By Tom Litrenta
The past few years have seen multifunctional radar systems that need to perform sophisticated, computationally intensive algorithms—and to do so within limited space and often with constraints on power and heat dissipation. Even single-channel radar systems require many processors to keep up with today’s demanding real time I/O requirements. Thus, multicore processors have become an extremely attractive alternative.

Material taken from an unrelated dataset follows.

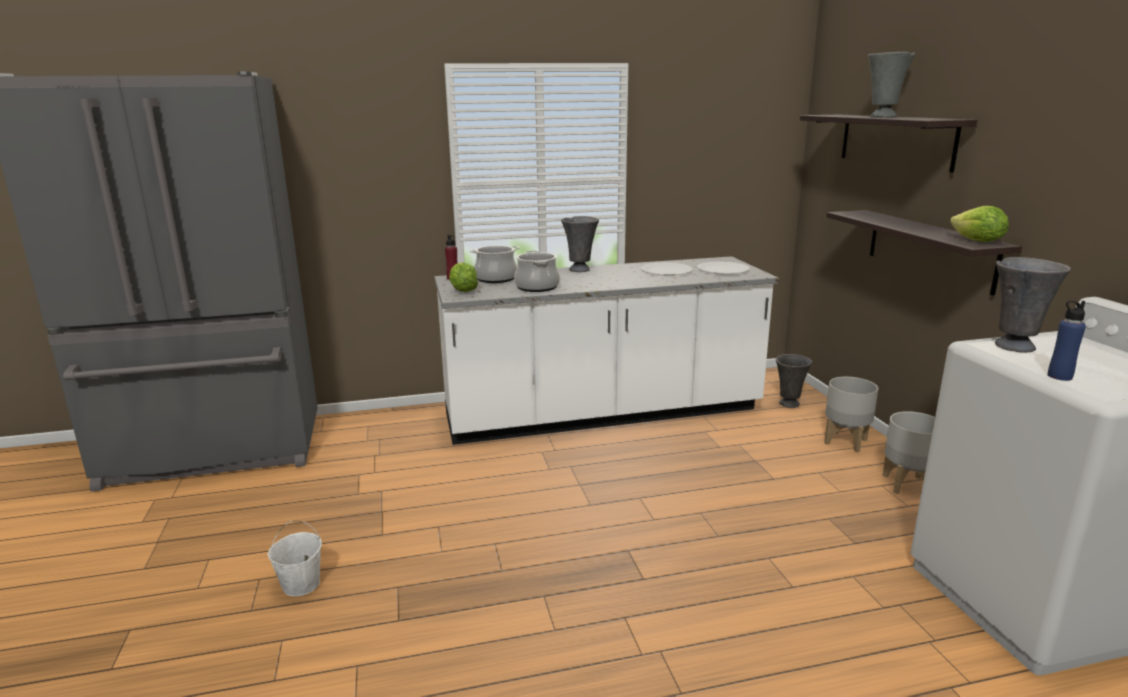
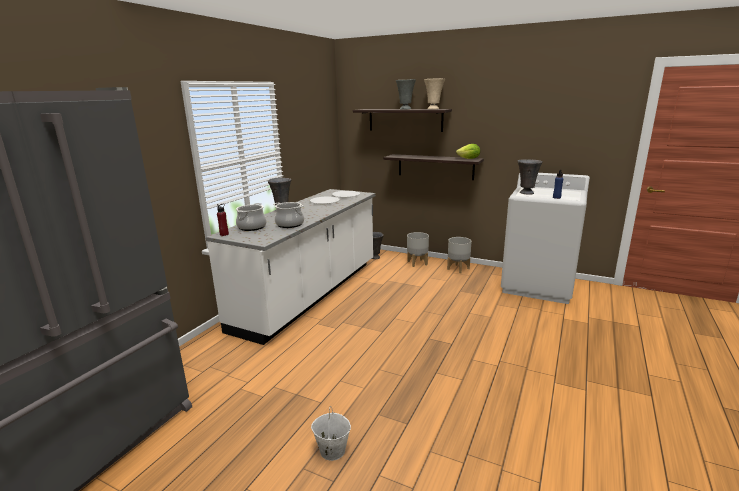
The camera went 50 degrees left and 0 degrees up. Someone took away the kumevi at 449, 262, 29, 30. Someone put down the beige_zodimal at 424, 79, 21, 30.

However, raw computational speed is not only a processing consideration. To meet today’s real-time constraints, radar pulse return data is distributed on a collection of processors. At some point in the processing, an FFT [fast Fourier transform] algorithm must be performed on column data. However, distributed column data is not contiguous in memory—meaning that a column FFT would be extremely computationally inefficient. Virtually all radar systems perform a distributed matrix transpose, or corner turn, to place the column data in a contiguous row. This distributed corner turn requires a considerable amount of I/O between processors and is often the system bottleneck. Even the addition of more multicore processors may not improve the overall system performance. For instance, the performance of a radar system able to support 128 processors has been seen to saturate at 50 processors if the corner turn is not efficient.
Today’s embedded radar systems are equipped with modern I/O interconnections, which improve the performance of a distributed corner turn. These I/O paths typically include serial switched fabrics such as PCI Express and Rapid IO between nodes on a board, and between boards in a system.
Modern radar system processing requirements are constantly in a state of flux. Initial design specifications repeatedly change—so the design prototype needs to be scalable. Also, system performance monitoring is important to meet real-time requirements. Even on final system implementation, additional design features may be added. Thus, for maximum cost effectiveness, it is desirable that the radar system designer has access to a user friendly, scalable design interface that also provides real-time performance monitoring. Ideally, such an interface should be graphical and self-documenting.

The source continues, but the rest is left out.